Dear LAM implementors

I am writing my master thesis in computer science. In this thesis
I have run some test programs which measured the porformance of
some LAM/MPI programs.

I got some strange results from these experiments. Reading the LAM
source code revealed why I saw the results I did, but raised the
question of why LAM is implemented as it is.

The graph at
www.daimi.au.dk/~piparum/beogobbler/series58/plot58.ps
is a result of a program that measured the time (y axis) it took
LAM/MPI to send x bytes (x axis) from n0 to n1 and back (divided
by two).

At 65536/65537 there is a change in performance. A quick search
through the source code (version 6.5.9) revealed that the there
is a line
#define LAM_TCPSHORTMSGLEN 65536
and that define is used in rpi/tcp/rpi_tcp.c, where it is used to
select the code for short message '<= 65536' or long message
'> 65537'.

My question is, why do you define this as the border between short
or long messages?
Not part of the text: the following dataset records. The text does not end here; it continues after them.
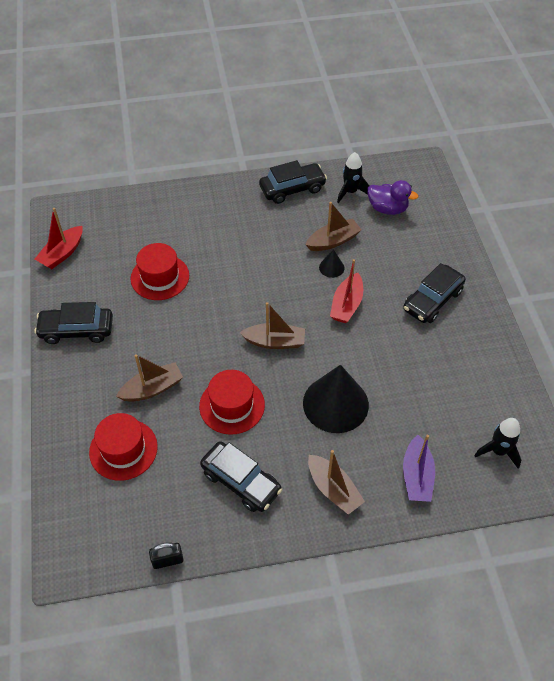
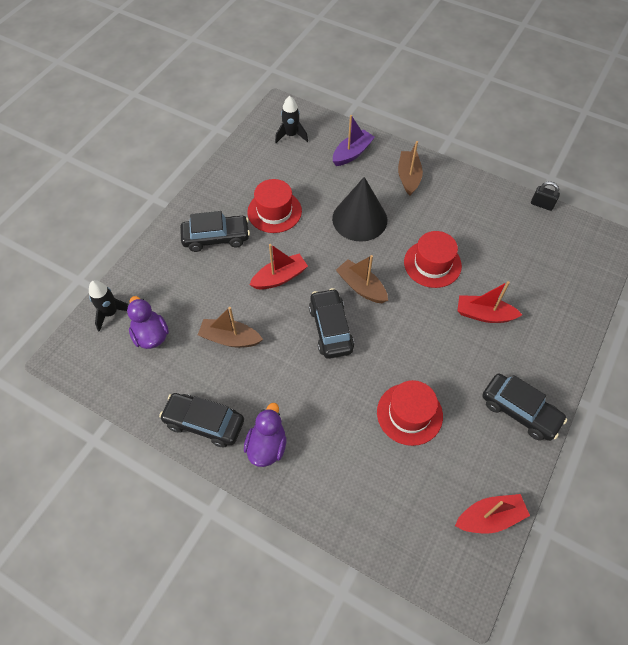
camera: 140 degrees left, 5 degrees up
(123, 449) = (533, 285): red hat -> red hat (274, 211)
(152, 388) = (484, 314): brown boat -> red boat
(240, 202) = (267, 446): none -> purple duck
(241, 481) = (463, 215): black car -> black car (330, 328)
(331, 267) = (257, 315): black cone -> none
(350, 192) = (159, 377): black rocket -> black rocket (111, 313)

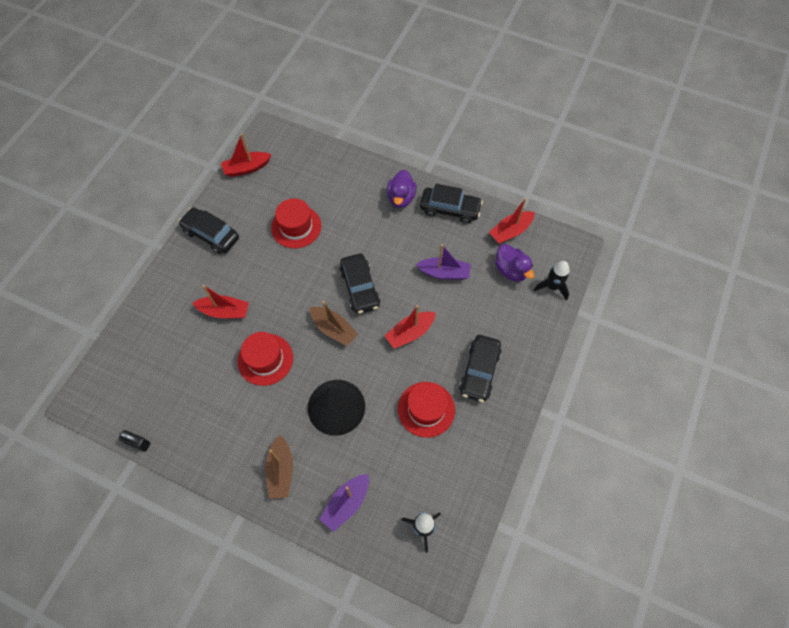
camera: 175 degrees right, 5 degrees up
(135, 384) = (510, 231): none -> red boat
(216, 238) = (479, 371): black car -> black car turned 60 degrees counterclockwise
(230, 338) = (444, 273): brown boat -> purple boat

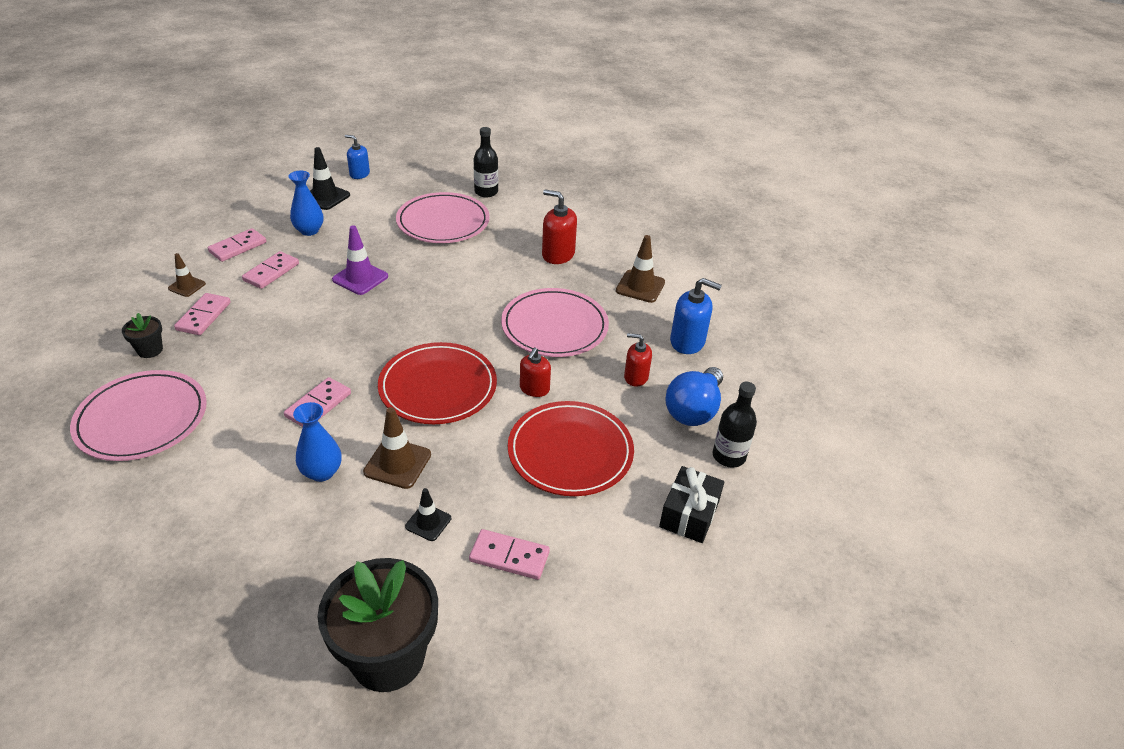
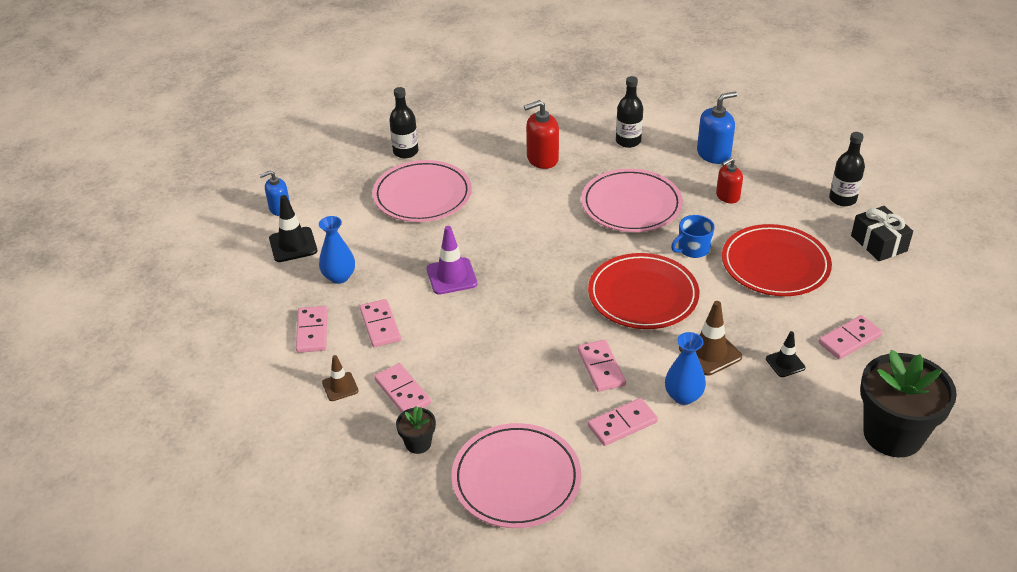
camera: 45 degrees left, 0 degrees up
(254, 450) = (622, 424): none -> pink domino
(534, 389) = (693, 249): red soap dispenser -> blue mug
(640, 286) = (628, 141): brown traffic cone -> black bottle
(693, 410) = (786, 189): blue light bulb -> none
It seems that TCP fracments the MPI message, but
into bits that fit the MTU size, which is about 1500 bytes on most
Ethernets. And with a message of 65536 bytes (a short one by
definition) 65560 bytes will be passed to the TCP layer of the
communication because of teh 24 bytes MPI header.

Can you explain the reason for the design choise concerning the
short message size?

Yours
Peter Skaarup
Student at Department of Computer Science, Aarhus Univerity, Denmark.